The Supreme Court says it’s constitutional, but the federal health care law is still plagued by some key economic problems, according to Barron’s “Economic Beat” writer Gene Epstein.

In a properly functioning market for health insurance, young people would normally pay lower premiums than older people, based on very different probabilities of needing medical care. But under the Affordable Care Act, the young are being asked to subsidize the old, with premiums lowered for the latter and hiked for the former. Hence the need for arm-twisting in the form of an individual mandate.

Whatever teeth that mandate will really possess depends greatly on the mix of incentives. Since the Act requires that no one be denied insurance based on preexisting conditions, there already will be no incentive to buy insurance in advance of any need to use it; once you need medical care, you simply buy in as though you were a customer right from the start.

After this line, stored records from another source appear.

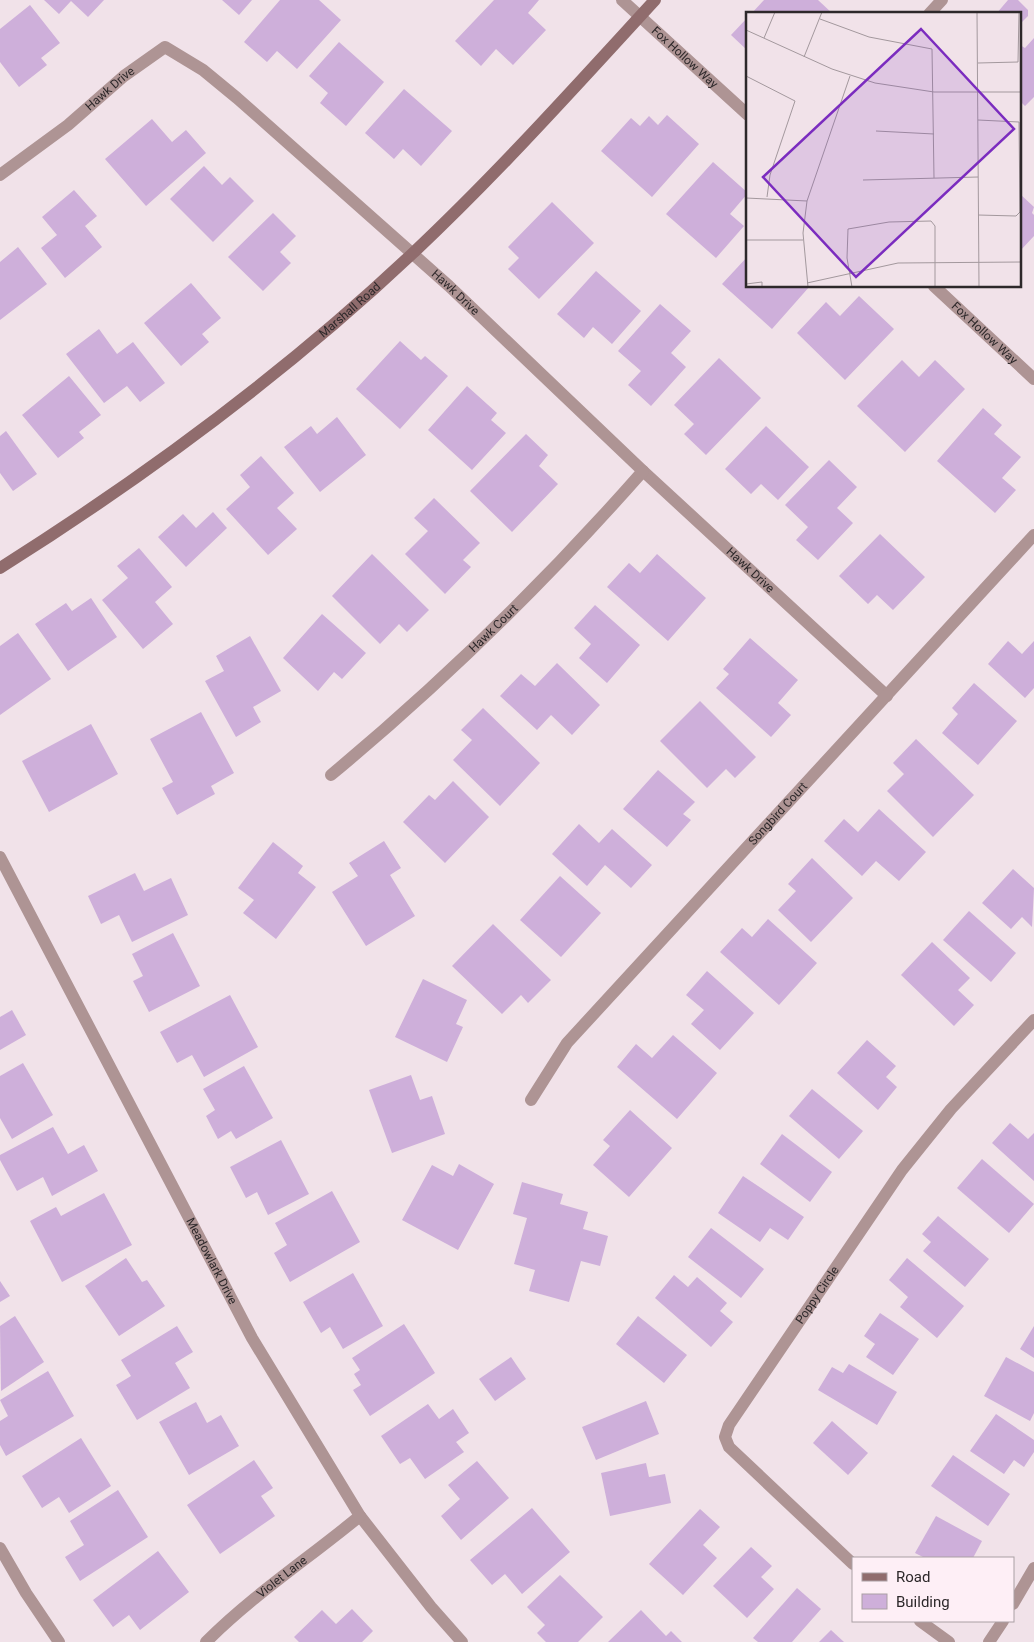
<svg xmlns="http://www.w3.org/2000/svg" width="1034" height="1642" font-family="Roboto,sans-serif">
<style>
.building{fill:#ceafda}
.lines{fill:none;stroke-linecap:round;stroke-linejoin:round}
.street{stroke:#ae9494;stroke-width:12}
.secondary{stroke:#906c6d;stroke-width:12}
.labels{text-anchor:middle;stroke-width:4.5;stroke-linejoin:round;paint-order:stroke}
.street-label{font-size:12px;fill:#2d282a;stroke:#feeff6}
.inset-road{fill:none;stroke:#a3989d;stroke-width:1}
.view{fill:#7b2cbf;fill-opacity:0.15;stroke:#7b2cbf;stroke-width:2.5}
.inset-edge{fill:none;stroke:#2d282a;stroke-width:2.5}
</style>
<rect width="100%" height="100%" fill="#f1e2e9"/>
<g class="building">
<path d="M 44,0 L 104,0 L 88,17 L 71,1 L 59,14 Z"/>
<path d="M 222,0 L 252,0 L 239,15 Z"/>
<path d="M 280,0 L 319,0 L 341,20 L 297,69 L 277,51 L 267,62 L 244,42 Z"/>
<path d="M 494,0 L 539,0 L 528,13 L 546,30 L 513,65 L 496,49 L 481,66 L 455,41 Z"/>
<path d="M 764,0 L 818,0 L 833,14 L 751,14 Z"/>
<path d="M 1008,0 L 1018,0 L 1028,10 L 1028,16 L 1020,24 L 1020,14 L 996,14 Z"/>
<path d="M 30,5 L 60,43 L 41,58 L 47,65 L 19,87 L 0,62 L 0,29 Z"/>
<path d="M 748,17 L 748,51 L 731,35 Z"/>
<path d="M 1034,38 L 1034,97 L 1025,106 L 1020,101 L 1020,45 L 1025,48 Z"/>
<path d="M 339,42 L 384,82 L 346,126 L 320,103 L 328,93 L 309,76 Z"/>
<path d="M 404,89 L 452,131 L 421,166 L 403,149 L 394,159 L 365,133 Z"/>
<path d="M 667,115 L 699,144 L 652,197 L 601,151 L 631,118 L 640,126 L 649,116 L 658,125 Z"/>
<path d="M 152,119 L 172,142 L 186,130 L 206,153 L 146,206 L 105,159 Z"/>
<path d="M 713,162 L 748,193 L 730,214 L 744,226 L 716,258 L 666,214 Z"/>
<path d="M 204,166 L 222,185 L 230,177 L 254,201 L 213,242 L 170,199 Z"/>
<path d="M 74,190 L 97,216 L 85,226 L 102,247 L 65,278 L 41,248 L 57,235 L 42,217 Z"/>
<path d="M 1020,194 L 1034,207 L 1032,213 L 1034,215 L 1034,236 L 1020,251 Z"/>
<path d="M 552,202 L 594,243 L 539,299 L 508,269 L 519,258 L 508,247 Z"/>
<path d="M 273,213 L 296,236 L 280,252 L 291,263 L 263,291 L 228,257 Z"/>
<path d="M 18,247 L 47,284 L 0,320 L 0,262 Z"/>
<path d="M 748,256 L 748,286 L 810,286 L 772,329 L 722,284 Z"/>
<path d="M 596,271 L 641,311 L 612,344 L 593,327 L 584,338 L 557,314 Z"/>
<path d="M 191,283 L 221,318 L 202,334 L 209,342 L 181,366 L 144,323 Z"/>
<path d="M 859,296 L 894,329 L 845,380 L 797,333 L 826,302 L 840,316 Z"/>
<path d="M 660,304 L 691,331 L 671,353 L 686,367 L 651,406 L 628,385 L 641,371 L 618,351 Z"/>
<path d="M 99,329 L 117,354 L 133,342 L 165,383 L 140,402 L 127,386 L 104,403 L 66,354 Z"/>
<path d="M 400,341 L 421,360 L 425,356 L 448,376 L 400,429 L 356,389 Z"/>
<path d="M 719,358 L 761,398 L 706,455 L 684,434 L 694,424 L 674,405 Z"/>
<path d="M 902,360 L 919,377 L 935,360 L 965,389 L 905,452 L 857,406 Z"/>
<path d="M 69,376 L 101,415 L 79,432 L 84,438 L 58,458 L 22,415 Z"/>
<path d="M 467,386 L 497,413 L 491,420 L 506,433 L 472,470 L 428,430 Z"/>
<path d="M 983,408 L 1002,425 L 994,434 L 1021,457 L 1002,478 L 1016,490 L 995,513 L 937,461 Z"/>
<path d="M 337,417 L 366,455 L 320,492 L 284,447 L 311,426 L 317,434 Z"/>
<path d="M 766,426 L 809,467 L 778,500 L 761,484 L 751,494 L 725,469 Z"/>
<path d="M 6,431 L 37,474 L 13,491 L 0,473 L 0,436 Z"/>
<path d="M 526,434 L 548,455 L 539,466 L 558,484 L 512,532 L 470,491 Z"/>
<path d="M 261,456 L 294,493 L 277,508 L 297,529 L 268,555 L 226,509 L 250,487 L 240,475 Z"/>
<path d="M 829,460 L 857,487 L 837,508 L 853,523 L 818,560 L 796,540 L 808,527 L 785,505 Z"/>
<path d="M 434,498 L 480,543 L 463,560 L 471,567 L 445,594 L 405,554 L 428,531 L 414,518 Z"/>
<path d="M 213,512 L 227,528 L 186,567 L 158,537 L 183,514 L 196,528 Z"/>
<path d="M 880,534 L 925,577 L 893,610 L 877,595 L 868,604 L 839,576 Z"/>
<path d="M 139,548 L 172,587 L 155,602 L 173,624 L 143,649 L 102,600 L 128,578 L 117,566 Z"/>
<path d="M 372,554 L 429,610 L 407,632 L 399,624 L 380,644 L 332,596 Z"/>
<path d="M 657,554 L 706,598 L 668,641 L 607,587 L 629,563 L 640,573 Z"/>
<path d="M 91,598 L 117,637 L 68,671 L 35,624 L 66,603 L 72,611 Z"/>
<path d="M 595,605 L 640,645 L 607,683 L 579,658 L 591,644 L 574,628 Z"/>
<path d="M 322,614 L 366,653 L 342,679 L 334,672 L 318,691 L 283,658 Z"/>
<path d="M 18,633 L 51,679 L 0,715 L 0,646 Z"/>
<path d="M 250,636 L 281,691 L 253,707 L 261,722 L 236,737 L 205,681 L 224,671 L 216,656 Z"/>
<path d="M 750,638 L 798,680 L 778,703 L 791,715 L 771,737 L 716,688 L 729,674 L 723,669 Z"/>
<path d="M 1008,641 L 1022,654 L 1034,641 L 1034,688 L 1025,698 L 988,664 Z"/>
<path d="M 557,663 L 600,705 L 572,735 L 551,715 L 537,730 L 500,696 L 521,674 L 535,686 Z"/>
<path d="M 974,683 L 1017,721 L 978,765 L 942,733 L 958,714 L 952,708 Z"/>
<path d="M 700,701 L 756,757 L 735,778 L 726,769 L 707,788 L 660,741 Z"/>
<path d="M 483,708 L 540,763 L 500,806 L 453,760 L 472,740 L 461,730 Z"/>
<path d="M 201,712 L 234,773 L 211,786 L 215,794 L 177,815 L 162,788 L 173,782 L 150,739 Z"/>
<path d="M 91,724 L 118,774 L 49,812 L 22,761 Z"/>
<path d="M 916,739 L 974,795 L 933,837 L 887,791 L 904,774 L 893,763 Z"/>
<path d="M 658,770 L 695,802 L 683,814 L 691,820 L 667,847 L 623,809 Z"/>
<path d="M 453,781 L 489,817 L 445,863 L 403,822 L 429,795 L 435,800 Z"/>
<path d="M 879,809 L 926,852 L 899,881 L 876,861 L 862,876 L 824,841 L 844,819 L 858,832 Z"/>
<path d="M 579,824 L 599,843 L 612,829 L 652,865 L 631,888 L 605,865 L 587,886 L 552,854 Z"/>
<path d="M 384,841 L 401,868 L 390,875 L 415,916 L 366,946 L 332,892 L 358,876 L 349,863 Z"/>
<path d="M 273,842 L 303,866 L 298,873 L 316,887 L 276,939 L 243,913 L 254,900 L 238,888 Z"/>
<path d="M 812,858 L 853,898 L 811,942 L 778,910 L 796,891 L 788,884 Z"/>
<path d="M 1013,869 L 1034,888 L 1032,927 L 1022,917 L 1011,929 L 982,903 Z"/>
<path d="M 135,873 L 144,891 L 171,878 L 188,915 L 132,942 L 119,915 L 101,924 L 88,896 Z"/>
<path d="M 560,876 L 601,913 L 561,957 L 520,920 Z"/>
<path d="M 969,911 L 1016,953 L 991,982 L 943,940 Z"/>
<path d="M 768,919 L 817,963 L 779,1005 L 720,952 L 742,928 L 752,937 Z"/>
<path d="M 493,924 L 551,980 L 528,1003 L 521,995 L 502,1014 L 452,966 Z"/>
<path d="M 173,933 L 200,986 L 149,1012 L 133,981 L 143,976 L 132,954 Z"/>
<path d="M 932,942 L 970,978 L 958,990 L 974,1005 L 954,1026 L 901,975 Z"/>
<path d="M 707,971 L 754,1013 L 720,1050 L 691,1024 L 704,1010 L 686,995 Z"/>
<path d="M 423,979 L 467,1000 L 456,1024 L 463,1027 L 447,1062 L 395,1037 Z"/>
<path d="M 230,995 L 258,1047 L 204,1077 L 192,1055 L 177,1063 L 160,1032 Z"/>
<path d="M 12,1010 L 26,1035 L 0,1050 L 0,1017 Z"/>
<path d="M 673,1035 L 717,1073 L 677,1119 L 617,1067 L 636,1044 L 652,1058 Z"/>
<path d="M 867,1040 L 896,1066 L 886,1077 L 897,1087 L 878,1110 L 837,1073 Z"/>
<path d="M 23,1063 L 53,1115 L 12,1139 L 0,1118 L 0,1076 Z"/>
<path d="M 244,1066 L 273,1118 L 236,1139 L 231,1131 L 218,1139 L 206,1116 L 215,1110 L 203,1089 Z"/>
<path d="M 411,1075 L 420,1100 L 432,1096 L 445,1134 L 392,1153 L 369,1090 Z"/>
<path d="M 812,1089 L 863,1131 L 839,1159 L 789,1116 Z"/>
<path d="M 630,1110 L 672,1148 L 629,1197 L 593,1165 L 610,1146 L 603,1140 Z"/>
<path d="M 1010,1123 L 1028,1139 L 1034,1133 L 1034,1181 L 992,1143 Z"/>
<path d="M 53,1127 L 68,1154 L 84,1145 L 98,1171 L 52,1196 L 43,1177 L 17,1191 L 0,1160 L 0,1155 Z"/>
<path d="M 782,1134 L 832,1172 L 810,1202 L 760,1164 Z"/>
<path d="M 281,1140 L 309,1194 L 268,1215 L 257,1192 L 246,1198 L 230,1167 Z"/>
<path d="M 982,1159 L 1034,1204 L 1009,1233 L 957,1188 Z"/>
<path d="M 459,1164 L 494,1184 L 458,1250 L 402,1220 L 432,1165 L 453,1176 Z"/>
<path d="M 743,1176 L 804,1217 L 788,1240 L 770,1228 L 760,1242 L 718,1213 Z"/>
<path d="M 522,1182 L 563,1194 L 560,1204 L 588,1212 L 583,1229 L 608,1236 L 600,1266 L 581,1261 L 569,1302 L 529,1291 L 535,1270 L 514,1264 L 527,1218 L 513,1214 Z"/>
<path d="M 332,1191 L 360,1242 L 290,1282 L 274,1253 L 287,1245 L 275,1223 Z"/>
<path d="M 104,1193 L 132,1245 L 62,1282 L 30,1221 L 56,1207 L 61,1216 Z"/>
<path d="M 938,1216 L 989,1259 L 965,1287 L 923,1251 L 931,1242 L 922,1234 Z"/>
<path d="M 711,1228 L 764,1269 L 741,1298 L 688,1257 Z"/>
<path d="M 126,1258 L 142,1282 L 147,1280 L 165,1306 L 119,1336 L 85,1286 Z"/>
<path d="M 907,1258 L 964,1306 L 937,1338 L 900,1307 L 908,1297 L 889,1280 Z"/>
<path d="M 353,1273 L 383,1326 L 343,1349 L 330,1327 L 321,1333 L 303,1302 Z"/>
<path d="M 674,1275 L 688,1287 L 697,1277 L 727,1303 L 720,1311 L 733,1322 L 711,1347 L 655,1298 Z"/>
<path d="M 0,1281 L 10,1296 L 0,1302 Z"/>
<path d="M 880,1313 L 919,1339 L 893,1375 L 866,1357 L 875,1344 L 864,1336 Z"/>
<path d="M 15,1316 L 44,1362 L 1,1391 L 0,1326 Z"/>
<path d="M 638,1316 L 687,1355 L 664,1383 L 616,1344 Z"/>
<path d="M 404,1324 L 435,1373 L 370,1416 L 353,1390 L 361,1385 L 354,1374 L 360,1370 L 352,1358 Z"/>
<path d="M 177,1326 L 193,1352 L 175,1363 L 190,1388 L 137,1420 L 116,1385 L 131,1376 L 121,1360 Z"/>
<path d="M 1034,1326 L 1034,1358 L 1020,1349 Z"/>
<path d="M 511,1357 L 526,1379 L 495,1401 L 479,1379 Z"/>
<path d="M 1006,1357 L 1034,1372 L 1034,1413 L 1030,1421 L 984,1396 Z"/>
<path d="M 849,1364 L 897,1392 L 877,1425 L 818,1390 L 832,1367 L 843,1373 Z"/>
<path d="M 48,1371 L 74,1416 L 6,1456 L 0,1445 L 0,1421 L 8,1416 L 0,1400 Z"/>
<path d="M 646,1401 L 659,1434 L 596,1460 L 582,1427 Z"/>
<path d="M 196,1402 L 207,1423 L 221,1415 L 239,1446 L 189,1475 L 159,1422 Z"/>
<path d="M 428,1404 L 439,1419 L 453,1409 L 469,1433 L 456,1442 L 464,1452 L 425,1479 L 410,1458 L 400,1464 L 381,1436 Z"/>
<path d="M 996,1414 L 1034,1440 L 1034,1452 L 1024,1467 L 1014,1460 L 1004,1474 L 970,1451 Z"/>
<path d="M 832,1421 L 868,1453 L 848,1475 L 813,1443 Z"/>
<path d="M 81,1438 L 111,1486 L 69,1513 L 59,1497 L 42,1508 L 22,1476 Z"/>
<path d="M 953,1455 L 1010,1494 L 988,1526 L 931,1486 Z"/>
<path d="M 254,1460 L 273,1488 L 261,1496 L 275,1516 L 220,1554 L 187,1505 Z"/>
<path d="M 477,1461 L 509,1498 L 461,1540 L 441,1516 L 460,1499 L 448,1485 Z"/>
<path d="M 646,1463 L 649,1477 L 665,1474 L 671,1503 L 610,1516 L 601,1473 Z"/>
<path d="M 118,1490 L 148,1537 L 80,1581 L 65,1557 L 84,1545 L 70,1521 Z"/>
<path d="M 532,1508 L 570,1552 L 522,1594 L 505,1574 L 492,1585 L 470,1560 Z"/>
<path d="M 700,1509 L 720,1527 L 703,1545 L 717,1558 L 683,1595 L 649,1564 Z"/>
<path d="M 936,1516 L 982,1541 L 973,1558 L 925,1558 L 915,1553 Z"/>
<path d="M 751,1547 L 772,1566 L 761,1577 L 774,1589 L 747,1618 L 713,1586 Z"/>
<path d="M 158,1551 L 189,1592 L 140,1630 L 129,1615 L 113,1627 L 93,1600 Z"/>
<path d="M 560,1575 L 603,1617 L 578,1642 L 546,1642 L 537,1633 L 545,1625 L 527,1607 Z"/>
<path d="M 797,1588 L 821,1609 L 792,1642 L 758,1642 L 753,1638 Z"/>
<path d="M 352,1609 L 373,1631 L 362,1642 L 299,1642 L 294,1637 L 322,1610 L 336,1624 Z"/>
<path d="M 641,1610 L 666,1636 L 671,1631 L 682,1642 L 608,1642 Z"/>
<path d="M 831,1630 L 844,1642 L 819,1642 Z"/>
</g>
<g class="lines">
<g class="street">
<path id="s1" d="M 622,0 L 748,115"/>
<path d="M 929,14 L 942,0"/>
<path id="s2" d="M 0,175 L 68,125 L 124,76 L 165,47 L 203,70 L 237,98 L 449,286 L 643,471 L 887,696"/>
<path id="s3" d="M 934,286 L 1034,379"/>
<path id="s4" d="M 331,775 C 443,682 547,580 643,471"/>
<path id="s5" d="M 0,857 L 252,1338 L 360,1516 L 431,1607 L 462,1642"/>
<path id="s6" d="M 531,1100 L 567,1043 L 1034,535"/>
<path d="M 0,1548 L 26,1593 L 59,1642"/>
<path id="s7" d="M 853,1564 L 729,1447 L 725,1437 L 729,1425 L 902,1170 L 951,1109 L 1034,1020"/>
<path d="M 1013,1604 L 1034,1568"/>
<path d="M 920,1621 L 949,1642"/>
<path id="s8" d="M 206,1642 C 253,1595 309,1558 360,1516"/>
<path d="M 989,1642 L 1003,1621"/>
</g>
<path class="secondary" id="s9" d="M 0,568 C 146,476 288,371 413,253 C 498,173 576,86 655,0"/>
</g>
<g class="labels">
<g class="street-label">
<text dy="4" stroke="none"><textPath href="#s1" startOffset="85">Fox Hollow Way</textPath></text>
<text dy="4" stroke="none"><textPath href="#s2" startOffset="140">Hawk Drive</textPath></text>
<text dy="4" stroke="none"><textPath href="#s2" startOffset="590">Hawk Drive</textPath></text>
<text dy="4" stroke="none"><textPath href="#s9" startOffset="435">Marshall Road</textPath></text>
<text dy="4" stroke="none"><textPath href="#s3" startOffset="69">Fox Hollow Way</textPath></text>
<text dy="4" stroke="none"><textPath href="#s2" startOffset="995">Hawk Drive</textPath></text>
<text dy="4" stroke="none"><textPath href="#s4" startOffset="219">Hawk Court</textPath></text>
<text dy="4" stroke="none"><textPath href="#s6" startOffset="379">Songbird Court</textPath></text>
<text dy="4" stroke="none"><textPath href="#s5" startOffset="456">Meadowlark Drive</textPath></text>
<text dy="4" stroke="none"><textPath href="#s7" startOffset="351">Poppy Circle</textPath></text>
<text dy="4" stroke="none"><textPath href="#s8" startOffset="100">Violet Lane</textPath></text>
</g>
</g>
<g transform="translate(746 12)">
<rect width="275" height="275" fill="#f1e2e9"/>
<path class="inset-road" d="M 231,0 L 233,275M 74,7 L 123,25 L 186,37 L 188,166M 0,18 L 86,57 L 129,71 L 188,80 L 275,80M 18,26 L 29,0M 58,45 L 76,0M 232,51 L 272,50 L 273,0M 0,64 L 49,89 L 24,163 L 21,185M 232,108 L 273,110 L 274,200 L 270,204 L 232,203M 130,119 L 188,122M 117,168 L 232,165M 0,186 L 61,189M 0,228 L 57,228M 61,271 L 152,251 L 275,250M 0,272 L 16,270 L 16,275M 62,275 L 57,221 L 61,189 L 104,64M 106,275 L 101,246 L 102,217 L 143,210 L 185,209 L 189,214 L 189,275M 275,275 L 275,250"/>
<path class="view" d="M 175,17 L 268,117 L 110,265 L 17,165 Z"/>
<rect width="275" height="275" class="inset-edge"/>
</g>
<rect x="852" y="1557" width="162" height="65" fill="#feeff6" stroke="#aa9fa4"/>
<rect x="862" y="1573" width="25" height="8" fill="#906c6d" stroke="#aa9fa4"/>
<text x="896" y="1582" font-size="15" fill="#2d282a">Road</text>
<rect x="862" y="1594" width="25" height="15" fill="#ceafda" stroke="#aa9fa4"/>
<text x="896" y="1607" font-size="15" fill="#2d282a">Building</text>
</svg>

That strategy wouldn’t be very popular if the financial penalty for not buying insurance approached the cost of that insurance. But the penalties are far lower, starting at $95 or 1% of annual income in 2014, whichever is greater, and rising to $695 and 2.5% by 2016. By contrast, annual insurance costs would be about $5,000, at least. And at an assumed $50,000 a year income, pretty good for most people under 35, that 2.5% still comes to just $1,250.

Then there’s the incentive, or lack thereof, to pay the penalty. Refusing to do so won’t be a crime. The collector will be the Internal Revenue Service, which won’t even have the power to dun you for the funds via the usual liens and levies. So far, it has declared only that it will have the right to keep sums it would be returning from normal tax refunds.